As in Walton's first letter (I:L1:3) enthusiasm is a charged word. In this period
it was as often a pejorative as an honorific word: fanatics of whatever stripe were
said to be enthusiastic. This was particularly true of religious fanatics and self-proclaimed
prophets. Such figures claimed to be directly inspired by God, to feel the presence
of God within (which is the root meaning of the word in Greek).
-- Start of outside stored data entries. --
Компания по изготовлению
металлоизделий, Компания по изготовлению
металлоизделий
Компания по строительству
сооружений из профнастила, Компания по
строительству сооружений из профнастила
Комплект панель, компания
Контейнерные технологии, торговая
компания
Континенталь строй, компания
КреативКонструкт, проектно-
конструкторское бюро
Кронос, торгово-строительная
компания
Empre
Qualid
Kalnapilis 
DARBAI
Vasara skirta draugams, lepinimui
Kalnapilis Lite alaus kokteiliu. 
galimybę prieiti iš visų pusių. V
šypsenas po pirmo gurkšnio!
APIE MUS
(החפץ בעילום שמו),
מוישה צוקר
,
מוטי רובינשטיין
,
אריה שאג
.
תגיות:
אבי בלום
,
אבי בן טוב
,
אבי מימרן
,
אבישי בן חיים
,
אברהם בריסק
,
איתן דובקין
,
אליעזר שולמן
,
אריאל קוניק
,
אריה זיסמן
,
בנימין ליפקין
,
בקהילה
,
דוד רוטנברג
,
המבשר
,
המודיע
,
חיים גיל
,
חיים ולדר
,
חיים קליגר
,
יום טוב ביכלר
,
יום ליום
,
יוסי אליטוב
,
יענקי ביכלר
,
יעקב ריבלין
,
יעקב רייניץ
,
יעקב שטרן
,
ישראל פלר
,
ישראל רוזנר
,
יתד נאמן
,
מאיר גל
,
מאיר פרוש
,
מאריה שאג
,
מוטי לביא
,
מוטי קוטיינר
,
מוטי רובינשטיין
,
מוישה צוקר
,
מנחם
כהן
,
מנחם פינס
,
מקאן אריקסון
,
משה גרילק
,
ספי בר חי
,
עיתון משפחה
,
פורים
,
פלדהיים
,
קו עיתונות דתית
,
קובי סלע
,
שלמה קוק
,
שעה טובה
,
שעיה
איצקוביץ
In an ironic twist
on this meaning Mary Shelley presents Victor as a self-styled Ezekiel, wrought up
not by a storm sent by God but in a mental hurricane of his own making as he endeavors
to usurp the function of the deity.
Johnson's 1755 Dictionary is highly suggestive in its implicit aversion to the idea
of enthusiasm, defining it thus:
1. A vain belief of private revelation; a vain confidence of divine favour or communication.
2. Heat of imagination; violence of passion; confidence of opinion.
3. Elevation of fancy; exaltation of ideas.
If anything, Johnson is even more severe on the practitioner than on the concept,
defining an enthuasist as:
1. One who vainly imagines a private revelation; one who has a vain confidence of
his intercourse with God.
2. One of a hot imagination, or violent passions.
3. One of elevated fancy, or exalted ideas.
In, as it were, burying his third definition beneath the others, Johnson implies that
such exaltation is spurious, ungrounded in reality. His dismissive "hot imagination"
might similarly be taken as a synonymn for the "ardour" so conspicuously shared and
honored by the protagonists of the novel. Quite clearly, the repeated use of "vain"
and "vainly" is intended by Johnson to remind us of their substantive, which is "vanity."